The second thing to notice is that C2 unrolled the loop body 8 times. Specifically, the sign of each byte is checked individually and a jump is performed if the sign is negative.

GraalVM

  0x38: mov        $0xffffffff,%r10d
↗ 0x70: lea        0x8(%r13),%r13
│ 0x74: cmp        %rbp,%r13
│ 0x77: jg         0x000000010e10cc8a
│ 0x7d: vmovdqu    (%rbx,%r13,4),%ymm0
│ 0x83: vpxor      %xmm1,%xmm1,%xmm1
│ 0x87: vpcmpgtd   %ymm0,%ymm1,%ymm0
│ 0x8b: vpmovmskb  %ymm0,%r14d
│ 0x8f: test       %r10d,%r14d
╰ 0x92: je         0x70

Even though the Java loop contains a condition and multiple exists, Graal was able to compile this to AVX2 instructions. The vmovdqu instruction moves 256 bits (32 bytes) to the %ymm0 register. The vpxor instruction effectively zeros the %xmm1 register. The vpcmpgtd instruction compares each signed DWORD in %ymm0 and %ymm1 and stores the result in the corresponding DWORD in %ymm0. The vpmovmskb instruction moves the most significant bit of each byte of the source operand %ymm0 (256-bits) to the destination operand %r14d (32-bits). The test instruction sets the zero flag if the bitwise AND of its operands %r10d and %r14d is zero, which is the case only when %r14d is zero.
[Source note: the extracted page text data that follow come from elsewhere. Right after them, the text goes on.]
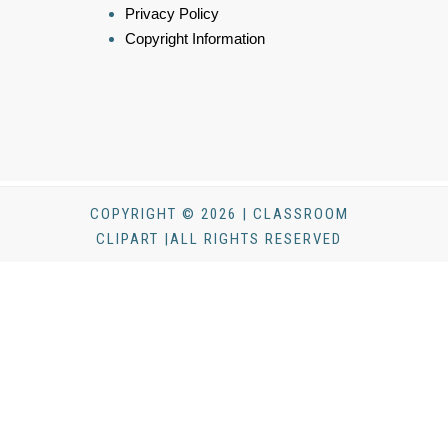
Privacy Policy
Copyright Information
COPYRIGHT © 2026 | CLASSROOM
CLIPART |ALL RIGHTS RESERVED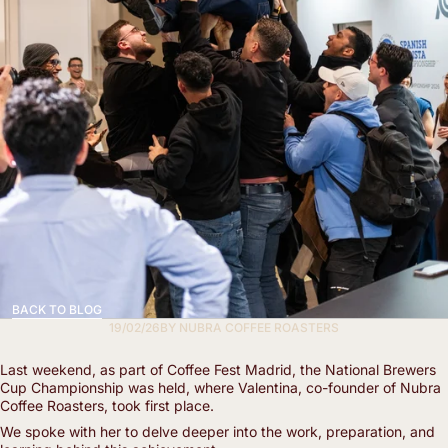
BACK TO BLOG
19/02/26
BY
NUBRA COFFEE ROASTERS
Last weekend, as part of Coffee Fest Madrid, the National Brewers
Cup Championship was held, where Valentina, co-founder of Nubra
Coffee Roasters, took first place.
We spoke with her to delve deeper into the work, preparation, and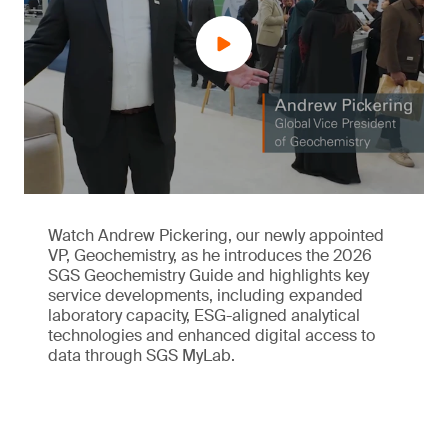
Watch Andrew Pickering, our newly appointed
VP, Geochemistry, as he introduces the 2026
SGS Geochemistry Guide and highlights key
service developments, including expanded
laboratory capacity, ESG-aligned analytical
technologies and enhanced digital access to
data through SGS MyLab.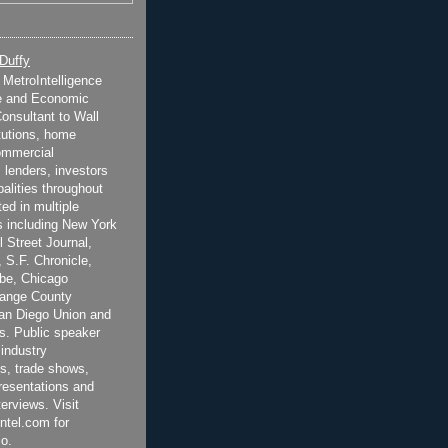
 Duffy
t MetroIntelligence
e and Economic
onsultant to Wall
itutions, home
ommercial
 lenders, investors
alities throughout
ted in multiple
 including New York
 Street Journal,
 S.F. Chronicle,
be, Chicago
range County
San Diego Union and
s. Public speaker
 industry
s, trade shows,
esentations and
terviews. Visit
ntel.com for
o.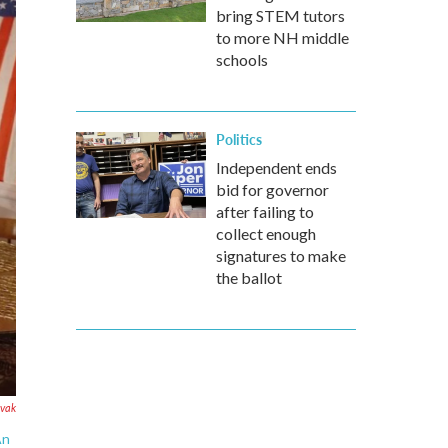
bring STEM tutors
to more NH middle
schools
Politics
Independent ends
bid for governor
after failing to
collect enough
signatures to make
the ballot
ovak
An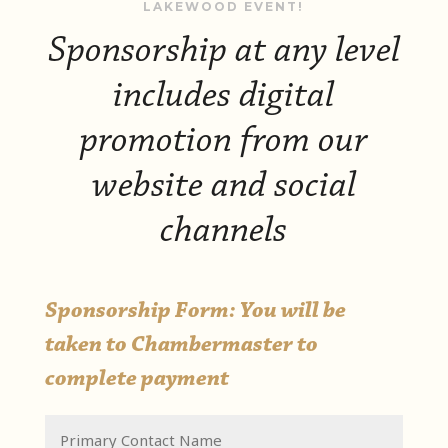
LAKEWOOD EVENT!
Sponsorship at any level
includes digital
promotion from our
website and social
channels
Sponsorship Form: You will be
taken to Chambermaster to
complete payment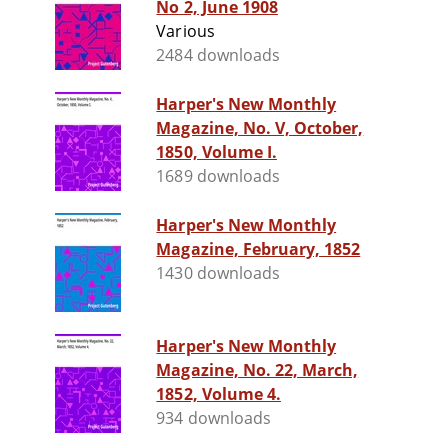
No 2, June 1908
Various
2484 downloads
Harper's New Monthly
Magazine, No. V, October,
1850, Volume I.
1689 downloads
Harper's New Monthly
Magazine, February, 1852
1430 downloads
Harper's New Monthly
Magazine, No. 22, March,
1852, Volume 4.
934 downloads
The je instruction jumps to the start of the loop if the zero flag is set.

To summarize: each iteration of the loop processes 32 bytes. Each of the 32 bytes is mapped to 0 if the byte represents a value greater than or equal to 0 and mapped to 1 otherwise. These 32 bits are collected into a single register. If this register is zero, i.e. if all original bytes were greater than or equal to 0, the loop is repeated.

Conclusion

We compared the C2 JIT-compiler (Java 8u241) to the Graal JIT-compiler (GraalVM EE 20.0.0) on four benchmarks: escape analysis, data-flow analysis, inlining, and vectorization. On all benchmarks, the Graal JIT-compiler outperformed the C2 JIT-compiler:

In the escape analysis benchmark, Graal used partial escape analysis to avoid object construction.
In the data-flow analysis benchmark, Graal used data flow analysis to remove unreachable code.
In the inlining benchmark, Graal inlined a megamorphic call site to avoid call overhead.
In the vectorization benchmark, C2 unrolled the loop but Graal vectorized the loop.